Les entreprises investissent dans la qualité de vie au travail, mais ces mesures restent trop superficielles. Le gouvernement a d’ailleurs fait de la souffrance au travail une cause nationale en 2025. Le coaching d’équipe, qui aide le collectif à trouver ses propres solutions, reste encore trop peu sollicité, au profit de formations ou coachings individuels, pourtant inadaptés face à des problématiques collectives.

Si vous deviez donner un seul conseil à un lecteur de cet article, quel serait-il ?

R.M. : Ne pas renoncer au changement, même dans une période aussi complexe. Le collectif dispose d’un pouvoir de résilience inouï ! Pour peu qu’on lui donne les bonnes clés de lecture et un chemin de transformation progressif.

Que l’on soit dirigeant, manager, RH, coach, consultant ou psychologue du travail, chacun peut agir sur les dynamiques d’équipe quand elles deviennent dysfonctionnelles. C’est le but de ce livre : proposer des clés de compréhension et une méthode progressive pour développer une dynamique plus vertueuse, à la fois source d’épanouissement et de performance.

################

> _TRAVAIL DEMANDÉ_
1. Modifiez le passage de l'extrait sur le coaching d'équipe allant de "R.M. : Ne pas" jusqu'à "de transformation progressif.", en remplaçant "collectif" par "groupe".
2. Énumérez les fonctions que l'extrait sur le coaching d'équipe présente comme pouvant agir sur les dynamiques d'équipe devenues dysfonctionnelles.
3. Poursuivez la rédaction de l'extrait sur le coaching d'équipe à partir de sa dernière phrase.
Le matériel présenté ensuite est indépendant de l'extrait sur le coaching d'équipe.

> _DONNÉES FOURNIES_
################

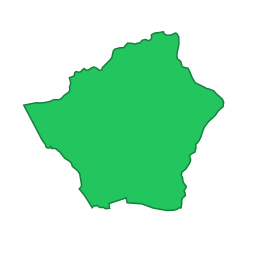 the district of Pendang, Kedah, Malaysia, rotated 350°
{"feature_id": "92858781B37345713247698", "entity_name": "Pendang", "entity_type": "district", "adm_level": 2, "iso_a3": "MYS", "parent_name": "Malaysia", "parent_adm1": "Kedah", "projection": "albers", "projection_center": [100.552, 5.979], "detail": "fine", "context": "isolated", "style": "filled", "palette": "green", "viewbox_px": 256, "rotation_deg": 350, "n_neighbors": 0, "source": "geoboundaries", "source_scale": "gbopen_adm2", "svg_char_len": 2154}
<svg xmlns="http://www.w3.org/2000/svg" viewBox="0 0 256 256"><g transform="rotate(350 128 128)"><path d="M166.3,216.4L167.5,212.4L167.9,211.5L168.2,208.9L169.4,206.5L172.7,204.6L172.9,202.3L172.4,199.2L174.8,196.8L175.3,195.7L173.1,191.4L172.9,189.3L173.1,186.0L172.2,183.6L173.4,181.0L178.1,178.2L183.0,172.8L184.2,170.2L183.7,166.0L186.1,164.5L189.6,163.4L191.5,159.6L191.8,156.0L194.8,153.9L198.0,149.9L200.9,144.4L202.8,141.1L205.3,138.5L208.7,135.5L213.4,132.6L216.4,130.4L217.7,129.1L219.3,127.4L222.3,125.2L225.2,123.7L226.7,119.3L226.0,116.0L223.4,112.7L221.2,110.1L219.0,106.4L215.6,104.2L212.3,102.7L202.0,95.0L199.9,89.4L198.7,83.5L197.5,79.6L194.9,78.5L192.8,77.5L191.9,76.4L191.7,74.4L191.4,71.4L190.4,70.1L188.7,68.7L188.6,65.7L189.3,62.7L190.2,60.6L191.0,58.6L191.9,56.3L192.6,54.4L193.1,51.8L193.8,47.3L192.6,43.8L191.6,42.8L190.9,42.8L189.3,43.1L187.5,43.7L185.9,43.8L184.2,43.7L182.7,43.4L181.0,42.5L179.8,41.0L179.7,39.4L176.8,39.4L174.1,39.3L170.8,39.1L167.2,40.3L167.0,43.1L165.8,45.0L163.0,45.5L160.6,43.8L157.1,44.1L154.7,46.2L151.7,46.2L149.1,46.6L147.2,45.5L142.5,44.3L139.6,46.4L138.0,48.1L133.5,47.6L128.6,48.1L126.9,49.5L124.5,55.4L122.4,57.7L117.2,61.3L113.2,64.1L112.5,66.2L109.5,66.2L108.3,64.3L105.2,62.0L102.9,62.4L98.4,64.1L96.5,63.4L95.1,61.7L92.7,63.1L91.3,64.3L89.2,64.6L86.8,63.4L85.6,63.9L85.2,64.1L84.0,67.4L79.0,68.3L79.3,71.6L79.3,74.0L77.4,78.0L77.4,80.4L75.7,82.5L73.2,83.7L70.8,84.8L68.0,87.0L65.6,88.1L63.2,87.9L59.9,87.2L56.6,88.1L54.3,88.4L47.5,88.4L41.6,87.2L29.3,87.4L40.1,121.1L40.8,123.5L42.3,127.0L43.7,129.6L44.2,132.9L45.8,133.9L47.8,134.0L48.7,132.8L49.6,135.1L51.7,135.3L53.4,135.9L55.0,138.0L56.7,139.8L59.4,144.9L60.6,147.0L62.7,148.8L64.7,150.6L65.9,152.3L66.2,153.7L66.6,156.1L67.8,157.7L69.5,159.4L70.9,161.4L71.9,163.3L72.5,165.3L72.4,175.3L71.9,177.5L69.4,179.5L73.9,187.9L76.0,192.9L78.8,200.2L79.3,199.6L81.6,198.9L84.4,199.1L85.8,200.8L87.5,201.7L89.6,201.8L90.8,202.7L91.8,203.6L95.9,203.9L96.2,199.1L114.0,196.5L114.2,201.5L128.4,205.1L139.1,211.3L152.1,216.0L158.5,216.9L161.8,216.7L164.4,215.5L166.3,216.0L166.3,216.4Z" fill="#22c55e" stroke="#15803d" stroke-width="1.5"/></g></svg>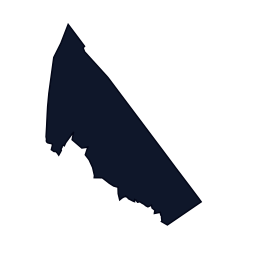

################

> _RÉPONSES FOURNIES_
1.
R.M. : Ne pas renoncer au changement, même dans une période aussi complexe. Le groupe dispose d’un pouvoir de résilience inouï ! Pour peu qu’on lui donne les bonnes clés de lecture et un chemin de transformation progressif.

2. dirigeant, manager, RH, coach, consultant, psychologue du travail

3.
En un mot, quels sont les prochains sujets qui vous passionneront ?

R.M. : Œuvrer pour les générations de demain. Celles qui formeront les futurs collectifs professionnels… et qui sont aujourd’hui à l’école. Car “faire équipe” ne s’improvise pas, autant l’apprendre tôt !

C’est l’objet de l’association « Faire équipe à l’école », que je lance avec Frédéric Bablon, directeur d’académie de Haute-Savoie, avec qui j’ai écrit Piloter un établissement scolaire, s’appuyer sur la Force du collectif (ESF, 2024).

Nous voulons transmettre aux enseignants, directeurs et élèves les apports de la psychologie sociale sur le vivre-ensemble et le travail collectif. Conférences, ateliers, formations flash, coachings : nous agissons pour que chacun puisse expérimenter la puissance du collectif dès le plus jeune âge.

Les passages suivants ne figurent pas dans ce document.